EXCERPT TO READ:
▼▼▼

That is what I call pure facts, thats all i'm looking for. Thanks for shutting me up.


----------



## 6QTS11OZ (Mar 27, 2005)

Jcoin said:


> That is what I call pure facts, thats all i'm looking for. Thanks for shutting me up.


:cheers I really wasn't trying to shut you up or anything but I can relate to not getting facts when you want them. Trust me, on some of the other forums getting a dyno sheet is like pulling teeth.


----------



## Rukee (Feb 8, 2007)

I think if you would have just asked for dyno sheets with mods and tune info listed instead of asking for only exhaust mods be dyno`d and compared, you would have had different results.


----------



## fergyflyer (Apr 18, 2005)

▲▲▲

ASSIGNED TASK A:
Answer these questions from the forum thread on dyno sheets:
(i) According to 6QTS11OZ, what is getting a dyno sheet like on some other forums?
(ii) What does Rukee say should have been listed on the dyno sheets requested?
(iii) What date appears beside the name 6QTS11OZ?
ASSIGNED TASK B: Continue the forum thread on dyno sheets from the point where it stops.
The listing has no role in what is asked here.

PROVIDED INFORMATION:

▼▼▼

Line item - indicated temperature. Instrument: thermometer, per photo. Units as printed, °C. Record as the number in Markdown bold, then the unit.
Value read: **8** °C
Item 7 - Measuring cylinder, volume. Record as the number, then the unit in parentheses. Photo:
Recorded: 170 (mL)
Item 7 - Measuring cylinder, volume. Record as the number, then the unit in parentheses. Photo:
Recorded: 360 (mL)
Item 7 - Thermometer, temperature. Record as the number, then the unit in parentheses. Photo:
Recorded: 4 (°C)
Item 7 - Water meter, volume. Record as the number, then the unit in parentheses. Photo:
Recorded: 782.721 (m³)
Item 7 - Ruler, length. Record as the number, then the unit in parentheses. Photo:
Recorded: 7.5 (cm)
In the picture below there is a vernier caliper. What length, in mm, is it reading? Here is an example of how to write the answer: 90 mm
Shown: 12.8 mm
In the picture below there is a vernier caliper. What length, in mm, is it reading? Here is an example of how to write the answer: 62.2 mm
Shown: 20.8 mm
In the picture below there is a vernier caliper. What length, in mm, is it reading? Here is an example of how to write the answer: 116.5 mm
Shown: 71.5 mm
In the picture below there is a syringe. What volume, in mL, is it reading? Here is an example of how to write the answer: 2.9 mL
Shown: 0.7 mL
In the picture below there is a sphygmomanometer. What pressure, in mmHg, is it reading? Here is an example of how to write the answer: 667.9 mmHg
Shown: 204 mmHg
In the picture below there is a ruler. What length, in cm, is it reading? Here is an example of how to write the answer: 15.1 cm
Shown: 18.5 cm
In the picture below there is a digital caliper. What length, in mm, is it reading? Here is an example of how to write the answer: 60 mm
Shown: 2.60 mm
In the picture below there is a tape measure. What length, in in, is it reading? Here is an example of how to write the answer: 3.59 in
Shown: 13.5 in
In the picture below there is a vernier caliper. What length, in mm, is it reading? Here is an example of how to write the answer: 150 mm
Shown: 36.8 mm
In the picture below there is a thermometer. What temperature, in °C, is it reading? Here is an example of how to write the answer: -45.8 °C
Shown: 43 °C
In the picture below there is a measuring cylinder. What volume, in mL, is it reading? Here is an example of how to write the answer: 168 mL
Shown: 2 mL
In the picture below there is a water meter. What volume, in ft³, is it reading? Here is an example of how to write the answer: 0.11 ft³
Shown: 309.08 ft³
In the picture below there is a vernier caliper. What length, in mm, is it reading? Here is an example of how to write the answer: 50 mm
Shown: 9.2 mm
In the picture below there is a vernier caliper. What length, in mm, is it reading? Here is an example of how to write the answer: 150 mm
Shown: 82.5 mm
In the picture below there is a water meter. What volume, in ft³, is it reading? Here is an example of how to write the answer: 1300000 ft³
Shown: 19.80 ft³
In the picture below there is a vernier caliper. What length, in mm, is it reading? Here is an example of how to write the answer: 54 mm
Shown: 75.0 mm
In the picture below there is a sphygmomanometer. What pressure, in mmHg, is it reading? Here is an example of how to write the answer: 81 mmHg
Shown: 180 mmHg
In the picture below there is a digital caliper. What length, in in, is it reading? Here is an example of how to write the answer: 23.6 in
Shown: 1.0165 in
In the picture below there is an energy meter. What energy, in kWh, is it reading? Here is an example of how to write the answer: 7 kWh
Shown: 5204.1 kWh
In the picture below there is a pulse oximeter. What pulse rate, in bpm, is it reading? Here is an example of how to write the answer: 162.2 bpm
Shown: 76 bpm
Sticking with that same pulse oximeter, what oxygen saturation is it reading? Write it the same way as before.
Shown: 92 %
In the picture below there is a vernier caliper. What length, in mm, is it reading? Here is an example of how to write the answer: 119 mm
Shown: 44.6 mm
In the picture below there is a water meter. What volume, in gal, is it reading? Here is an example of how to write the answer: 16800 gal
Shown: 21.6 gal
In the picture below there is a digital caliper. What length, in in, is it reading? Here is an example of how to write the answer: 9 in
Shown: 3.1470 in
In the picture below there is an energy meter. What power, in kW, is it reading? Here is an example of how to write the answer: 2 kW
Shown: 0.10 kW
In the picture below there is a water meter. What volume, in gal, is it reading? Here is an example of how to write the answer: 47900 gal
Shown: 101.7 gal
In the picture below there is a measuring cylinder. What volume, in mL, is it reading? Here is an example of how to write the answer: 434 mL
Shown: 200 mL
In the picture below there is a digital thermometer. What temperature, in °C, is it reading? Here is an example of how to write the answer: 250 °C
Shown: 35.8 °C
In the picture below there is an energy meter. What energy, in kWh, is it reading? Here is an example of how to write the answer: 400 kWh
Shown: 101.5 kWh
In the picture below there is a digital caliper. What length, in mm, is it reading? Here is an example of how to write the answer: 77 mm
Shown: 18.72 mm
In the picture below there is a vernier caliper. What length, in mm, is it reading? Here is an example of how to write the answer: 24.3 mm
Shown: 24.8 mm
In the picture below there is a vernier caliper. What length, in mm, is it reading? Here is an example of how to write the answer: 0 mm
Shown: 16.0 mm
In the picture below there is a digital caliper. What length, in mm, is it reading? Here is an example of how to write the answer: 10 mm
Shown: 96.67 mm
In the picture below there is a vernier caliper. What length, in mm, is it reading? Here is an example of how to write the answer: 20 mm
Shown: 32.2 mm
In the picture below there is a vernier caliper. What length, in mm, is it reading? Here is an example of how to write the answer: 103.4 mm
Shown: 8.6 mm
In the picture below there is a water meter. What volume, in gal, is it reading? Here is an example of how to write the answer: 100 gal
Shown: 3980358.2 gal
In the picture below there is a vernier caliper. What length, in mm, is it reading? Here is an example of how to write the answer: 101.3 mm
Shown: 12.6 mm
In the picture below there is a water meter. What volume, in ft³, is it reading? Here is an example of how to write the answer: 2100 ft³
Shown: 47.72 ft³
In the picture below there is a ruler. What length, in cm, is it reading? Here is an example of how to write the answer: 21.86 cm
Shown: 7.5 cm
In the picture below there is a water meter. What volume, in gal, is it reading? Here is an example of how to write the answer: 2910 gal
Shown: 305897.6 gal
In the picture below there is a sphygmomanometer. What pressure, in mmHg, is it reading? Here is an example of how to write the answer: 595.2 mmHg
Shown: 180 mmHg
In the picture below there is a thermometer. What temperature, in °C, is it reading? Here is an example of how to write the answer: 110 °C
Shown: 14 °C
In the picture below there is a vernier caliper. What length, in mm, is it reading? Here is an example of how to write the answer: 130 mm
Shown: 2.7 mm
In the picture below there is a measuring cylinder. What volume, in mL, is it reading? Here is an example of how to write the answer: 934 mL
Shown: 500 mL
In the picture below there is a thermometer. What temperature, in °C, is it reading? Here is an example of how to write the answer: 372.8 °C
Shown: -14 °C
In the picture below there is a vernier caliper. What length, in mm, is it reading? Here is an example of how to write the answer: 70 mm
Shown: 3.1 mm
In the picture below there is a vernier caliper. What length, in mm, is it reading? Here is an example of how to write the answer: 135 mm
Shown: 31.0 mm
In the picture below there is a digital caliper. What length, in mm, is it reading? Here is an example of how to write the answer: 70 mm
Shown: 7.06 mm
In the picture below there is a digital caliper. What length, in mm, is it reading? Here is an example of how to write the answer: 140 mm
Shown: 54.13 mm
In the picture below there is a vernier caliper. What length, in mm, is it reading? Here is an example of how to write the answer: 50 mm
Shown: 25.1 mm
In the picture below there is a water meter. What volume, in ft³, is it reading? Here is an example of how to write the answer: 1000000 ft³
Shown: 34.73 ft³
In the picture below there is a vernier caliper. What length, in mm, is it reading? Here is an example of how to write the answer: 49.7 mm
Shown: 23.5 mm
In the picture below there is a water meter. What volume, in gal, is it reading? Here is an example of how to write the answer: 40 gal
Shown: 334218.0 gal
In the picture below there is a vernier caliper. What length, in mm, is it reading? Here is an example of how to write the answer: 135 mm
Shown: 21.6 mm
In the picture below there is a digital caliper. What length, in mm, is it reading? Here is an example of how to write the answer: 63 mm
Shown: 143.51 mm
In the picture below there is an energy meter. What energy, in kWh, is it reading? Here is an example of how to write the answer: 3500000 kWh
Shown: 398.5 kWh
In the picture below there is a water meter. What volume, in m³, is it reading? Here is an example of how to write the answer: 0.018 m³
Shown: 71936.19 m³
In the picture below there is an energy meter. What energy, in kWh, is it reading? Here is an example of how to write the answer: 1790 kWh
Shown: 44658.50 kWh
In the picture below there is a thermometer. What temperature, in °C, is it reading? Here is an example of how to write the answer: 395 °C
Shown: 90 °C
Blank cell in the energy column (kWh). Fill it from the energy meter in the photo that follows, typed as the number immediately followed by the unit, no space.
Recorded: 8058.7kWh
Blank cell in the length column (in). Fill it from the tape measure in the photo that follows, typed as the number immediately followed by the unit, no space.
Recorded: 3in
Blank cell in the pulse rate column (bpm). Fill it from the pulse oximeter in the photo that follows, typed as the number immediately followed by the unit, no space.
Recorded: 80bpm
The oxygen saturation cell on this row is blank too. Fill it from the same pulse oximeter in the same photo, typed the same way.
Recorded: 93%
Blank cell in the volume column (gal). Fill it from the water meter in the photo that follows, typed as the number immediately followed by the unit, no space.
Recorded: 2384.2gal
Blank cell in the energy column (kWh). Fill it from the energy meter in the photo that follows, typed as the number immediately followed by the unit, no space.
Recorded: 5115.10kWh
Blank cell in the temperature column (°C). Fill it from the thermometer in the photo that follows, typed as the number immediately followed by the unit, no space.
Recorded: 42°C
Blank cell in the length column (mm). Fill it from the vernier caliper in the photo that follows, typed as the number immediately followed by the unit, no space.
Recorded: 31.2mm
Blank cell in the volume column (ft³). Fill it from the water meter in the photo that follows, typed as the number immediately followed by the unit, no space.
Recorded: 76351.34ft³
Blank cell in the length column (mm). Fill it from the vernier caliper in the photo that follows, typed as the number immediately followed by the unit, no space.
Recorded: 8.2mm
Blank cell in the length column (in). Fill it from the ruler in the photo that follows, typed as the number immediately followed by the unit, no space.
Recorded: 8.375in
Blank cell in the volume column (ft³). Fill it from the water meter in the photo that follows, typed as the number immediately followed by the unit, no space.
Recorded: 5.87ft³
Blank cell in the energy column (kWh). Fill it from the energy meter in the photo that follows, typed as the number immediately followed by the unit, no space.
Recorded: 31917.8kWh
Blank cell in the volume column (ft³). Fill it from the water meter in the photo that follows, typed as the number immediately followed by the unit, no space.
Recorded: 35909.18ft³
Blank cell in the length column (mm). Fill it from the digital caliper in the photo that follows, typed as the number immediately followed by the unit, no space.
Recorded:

▲▲▲

TASK ANSWER A:
(i) Pulling teeth.
(ii) Mods and tune info.
(iii) Mar 27, 2005.

TASK ANSWER B:
John, 

Heres something else to think of. I've seen back to back dyno tests of headers and catbacks. When I had one of my past Mustangs, a place I got a lot of my work done was used by MM and FF for a comparo. They used 2 cars and found that in one case, this header and catback setup A made 25 hp on car A and on car B made 27 hp. They then took header and cat-back setup B and on Car A it made 31hp and on car B it made 22hp. They also found that header A with exhaust A made more than header B with exhaust A, but header B with exhaust B made more hp than header A with exhaust B. So the whole system matters as much as the header choice. 

There isn't one answer that is going to show you what is the best set-up. Most of the top brands are quality. Most will be within a couple hp of each other. Talk to a speed shop that you trust, and follow his suggestion. 

Plain and simple, that is the only answer.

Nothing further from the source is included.